Pro-European Conservatives have launched an attempt to turn back the Eurosceptic tide within the party that they fear is sweeping Britain towards the EU exit door.
Tory MPs who describe themselves as "Euro realists" claim the "silent majority" of the public do not want the UK to quit the EU. But they believe that a reluctant David Cameron is being pushed in that direction by Eurosceptic Tories.
The Prime Minister insists he wants the UK to stay in a reformed EU, but in a much-promised speech later this month will pledge a referendum after the 2015 election on the terms of membership. That has raised fears of British withdrawal if voters reject the "new settlement" that Mr Cameron wins.
One senior Tory MP said yesterday: "He is trying to get the hardline Tory Eurosceptics and the UK Independence Party off his back but he is quietly urging others to make the positive case. He thinks his speech will close down the debate until after 2015 but it will open up a Pandora's box."

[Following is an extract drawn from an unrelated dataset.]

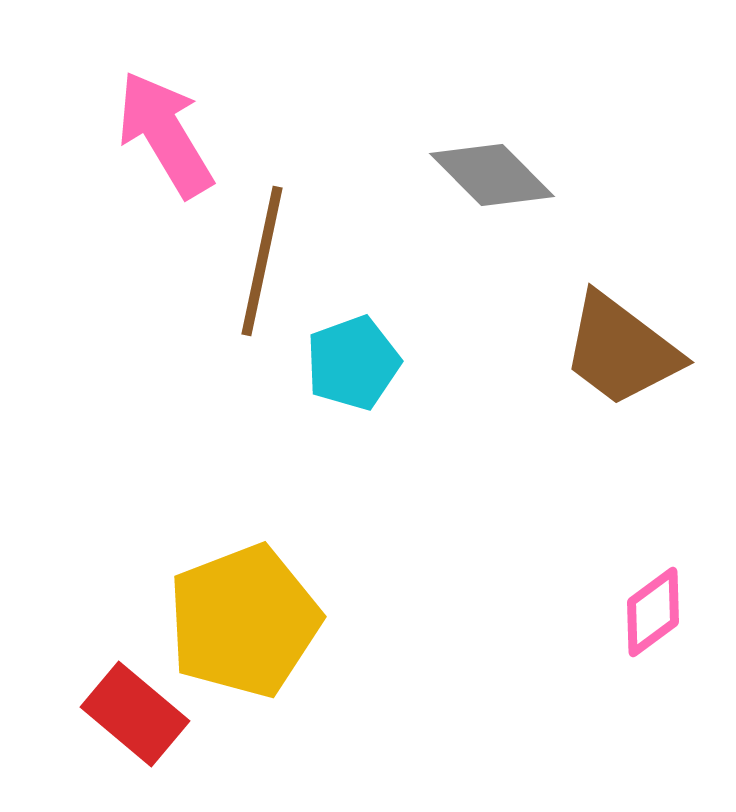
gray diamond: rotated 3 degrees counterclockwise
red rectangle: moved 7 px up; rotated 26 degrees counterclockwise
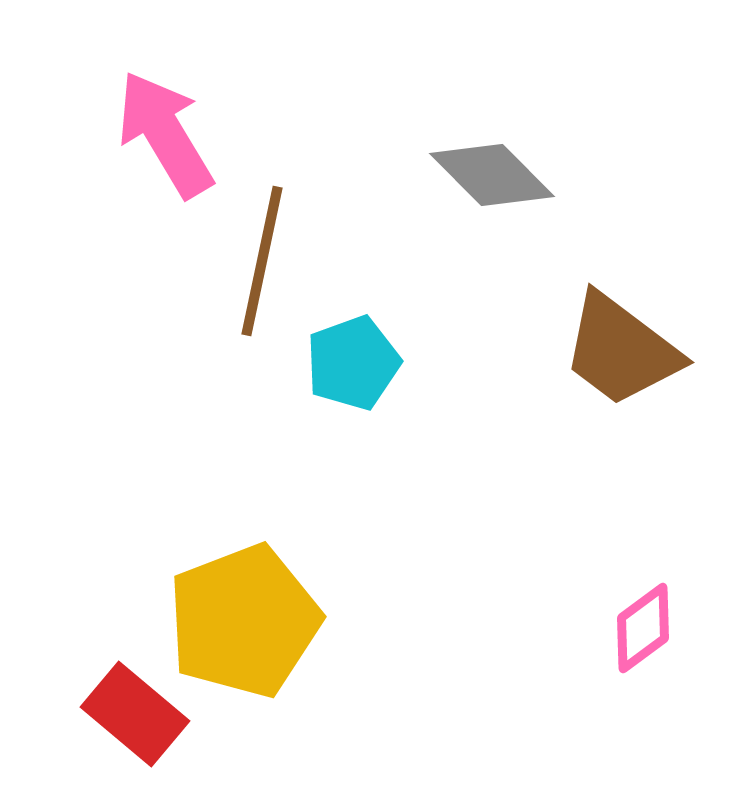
pink diamond: moved 10 px left, 16 px down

A new cross-party think tank, the Centre for British Influence Through Europe, will be launched on 30 January and one of its backers, the former Labour minister Lord Mandelson, told i yesterday: "Quite a number of Tory MPs are fed up with the hardliners grabbing all the limelight. David Cameron needs the other side of the argument - those with a pragmatic, balanced view of Europe - to get organised and speak up."